- [HOW TO COMPLETE THIS TASK] Reproduce word for word the lines between the one containing "exposure_s: 1/90.5" and the end of the entries below, both inclusive; leave out pictures.

☆ ☆ ☆ ☆ ☆ ☆ ☆

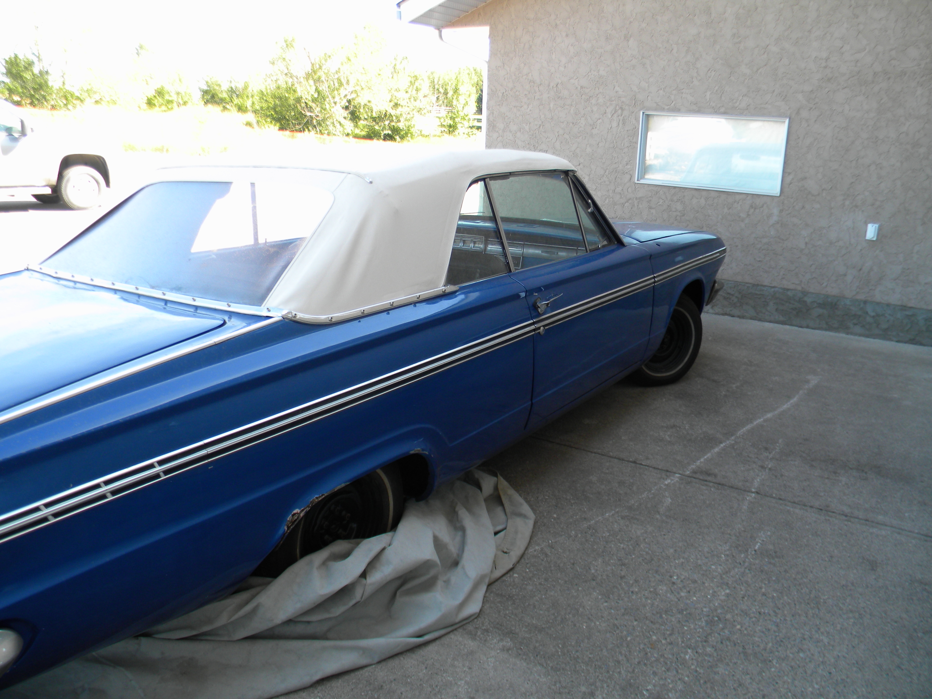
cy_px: 350
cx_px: 466
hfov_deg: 63.4
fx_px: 754
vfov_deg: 49.7
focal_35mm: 28
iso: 80
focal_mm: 5
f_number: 3.5
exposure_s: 1/90.5
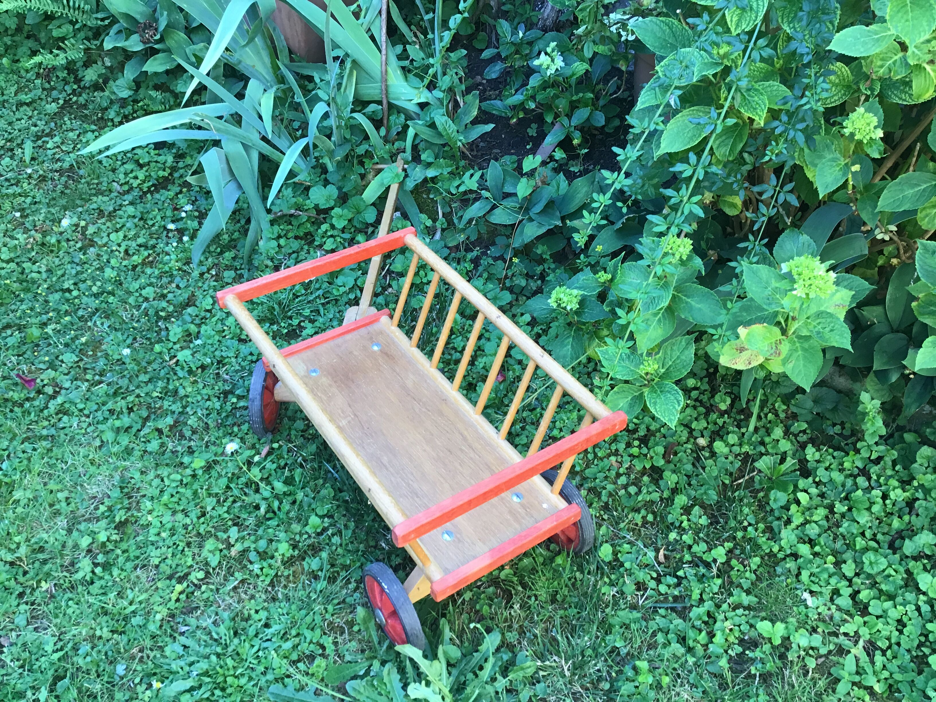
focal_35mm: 31
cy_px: 351
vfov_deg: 45.4
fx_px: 838
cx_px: 468
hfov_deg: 58.4
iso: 25
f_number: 2.4
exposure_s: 1/33
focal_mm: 3.3
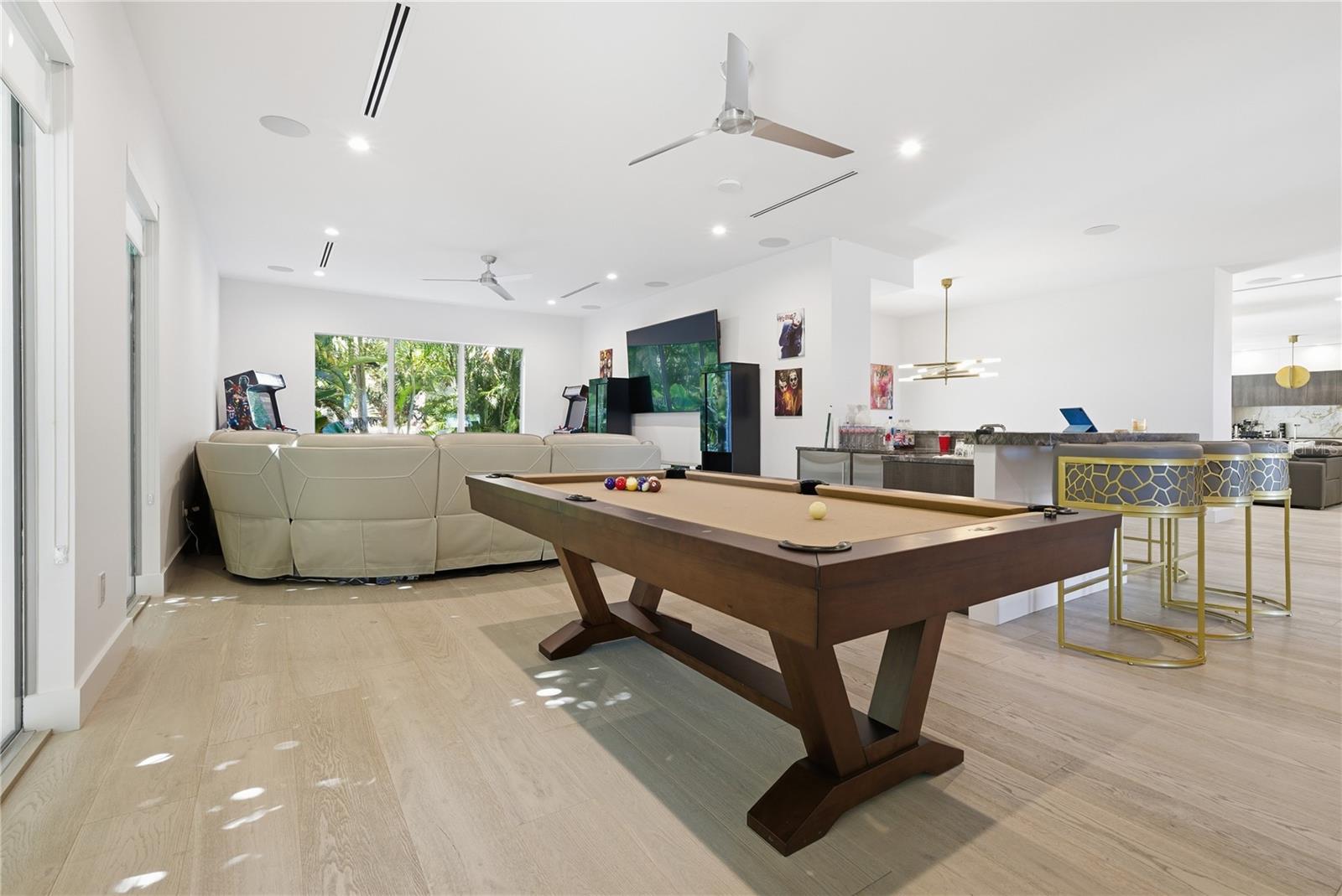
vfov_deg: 77.4
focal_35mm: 15
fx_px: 559
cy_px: 448
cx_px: 671
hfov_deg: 100.4
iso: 250
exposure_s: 1/13
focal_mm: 15
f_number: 9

☆ ☆ ☆ ☆ ☆ ☆ ☆

- [RESPONSE BELOW]
exposure_s: 1/90.5
focal_35mm: 31
cy_px: 351
vfov_deg: 45.4
fx_px: 838
cx_px: 468
hfov_deg: 58.4
iso: 25
f_number: 2.4
exposure_s: 1/33
focal_mm: 3.3
vfov_deg: 77.4
focal_35mm: 15
fx_px: 559
cy_px: 448
cx_px: 671
hfov_deg: 100.4
iso: 250
exposure_s: 1/13
focal_mm: 15
f_number: 9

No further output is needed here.